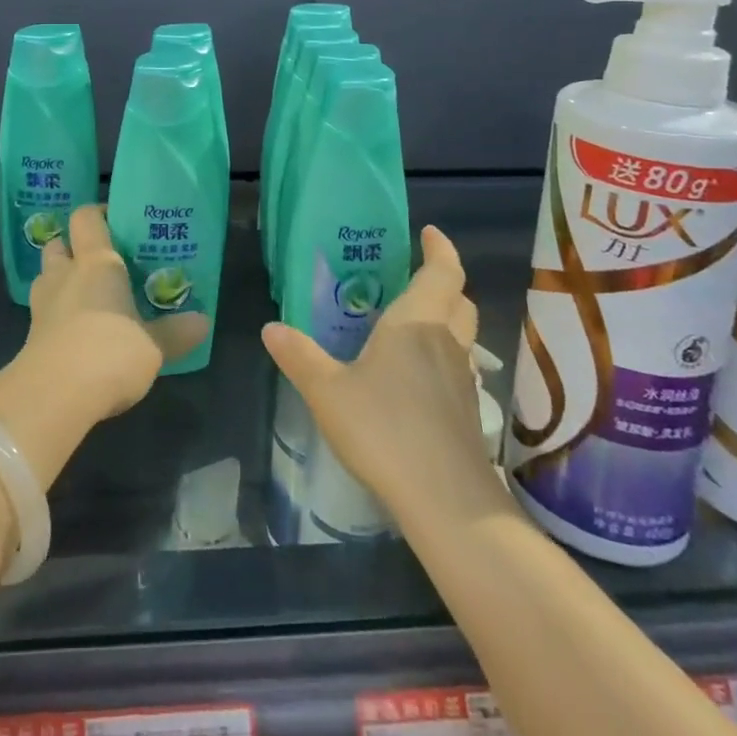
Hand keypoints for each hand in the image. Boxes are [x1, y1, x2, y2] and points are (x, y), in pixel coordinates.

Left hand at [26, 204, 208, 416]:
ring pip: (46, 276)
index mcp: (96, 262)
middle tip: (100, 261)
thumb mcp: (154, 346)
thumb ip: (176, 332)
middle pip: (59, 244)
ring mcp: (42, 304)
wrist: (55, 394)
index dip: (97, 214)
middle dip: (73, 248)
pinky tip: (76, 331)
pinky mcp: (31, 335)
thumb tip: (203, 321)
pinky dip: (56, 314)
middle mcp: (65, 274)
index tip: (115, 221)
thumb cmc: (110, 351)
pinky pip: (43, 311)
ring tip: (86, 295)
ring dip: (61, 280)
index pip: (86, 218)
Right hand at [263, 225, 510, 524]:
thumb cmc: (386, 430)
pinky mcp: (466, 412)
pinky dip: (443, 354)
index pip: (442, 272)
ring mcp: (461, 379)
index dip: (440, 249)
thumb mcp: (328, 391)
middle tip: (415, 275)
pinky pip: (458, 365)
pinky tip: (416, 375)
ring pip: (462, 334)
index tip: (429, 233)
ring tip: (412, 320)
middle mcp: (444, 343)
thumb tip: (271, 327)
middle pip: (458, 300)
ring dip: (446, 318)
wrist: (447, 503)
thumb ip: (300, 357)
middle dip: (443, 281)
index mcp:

○ ○ ○ ○ ○ ○ ○

▶ **EXERCISE OBJECTIVE**
The records above are to be repeated exactly, with the pictures left out.

▶ **EXERCISE RESULT**
Hand keypoints for each hand in the image. Boxes are [x1, y1, x2, y2] and points are (x, y), in pixel coordinates.

Left hand at [26, 204, 208, 416]:
ring pip: (46, 276)
index mcp: (96, 262)
middle tip: (100, 261)
thumb mcp: (154, 346)
thumb ip: (176, 332)
middle pip: (59, 244)
ring mcp: (42, 304)
wrist: (55, 394)
index dip: (97, 214)
middle dip: (73, 248)
pinky tip: (76, 331)
pinky mcp: (31, 335)
thumb tip: (203, 321)
pinky dip: (56, 314)
middle mcp: (65, 274)
index tip: (115, 221)
thumb cmc: (110, 351)
pinky pip: (43, 311)
ring tip: (86, 295)
ring dip: (61, 280)
index pip: (86, 218)
Right hand at [263, 225, 510, 524]:
thumb cmc: (386, 430)
pinky mcp: (466, 412)
pinky dip: (443, 354)
index pip: (442, 272)
ring mcp: (461, 379)
index dip: (440, 249)
thumb mcp: (328, 391)
middle tip: (415, 275)
pinky pip: (458, 365)
pinky tip: (416, 375)
ring pip: (462, 334)
index tip: (429, 233)
ring tip: (412, 320)
middle mcp: (444, 343)
thumb tip: (271, 327)
middle pip: (458, 300)
ring dip: (446, 318)
wrist: (447, 503)
thumb ip: (300, 357)
middle dip: (443, 281)
index mcp:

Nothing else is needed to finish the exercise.